• [Task to carry out]: Look below for the line with "rma rápida y", then give it again exactly, along with every line that comes after it, the final line included.

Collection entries
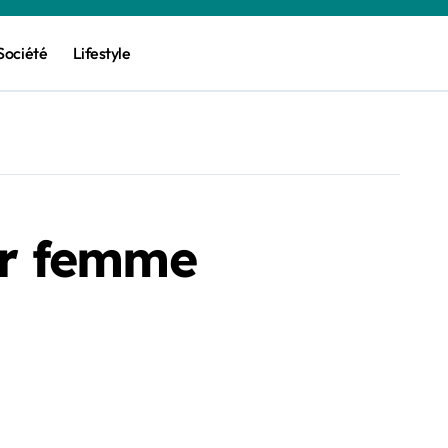
Société
Lifestyle
ur femme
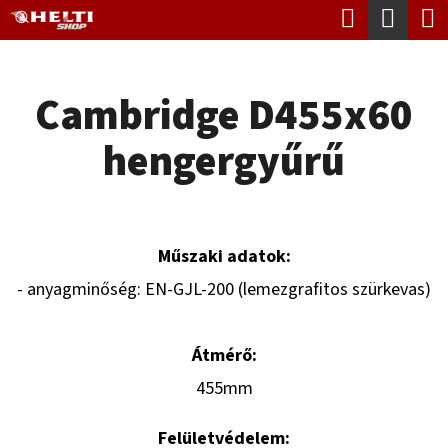
K
Keresés
Kosá
Ugrás
O
Vissza
Vissza
a
S
fő
Cambridge D455x60
Á
tartalomhoz
M
R
hengergyűrű
I
T
K
E
Műszaki adatok:
R
- anyagminőség: EN-GJL-200 (lemezgrafitos szürkevas)
E
S
Átmérő:
?
455mm
Felületvédelem:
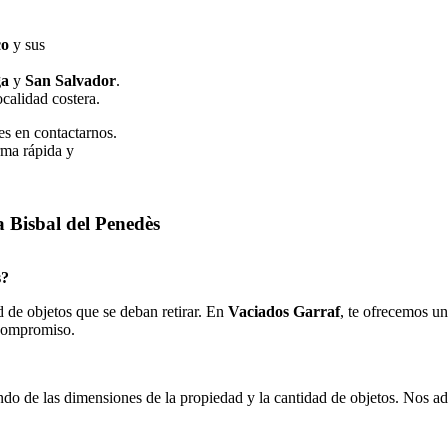
co
y sus
ga
y
San Salvador
.
calidad costera.
es en contactarnos.
rma rápida y
a Bisbal del Penedès
s?
d de objetos que se deban retirar. En
Vaciados Garraf
, te ofrecemos un
 compromiso.
do de las dimensiones de la propiedad y la cantidad de objetos. Nos ad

• [Response area]:
rma rápida y
a Bisbal del Penedès
s?
d de objetos que se deban retirar. En
Vaciados Garraf
, te ofrecemos un
 compromiso.
do de las dimensiones de la propiedad y la cantidad de objetos. Nos ad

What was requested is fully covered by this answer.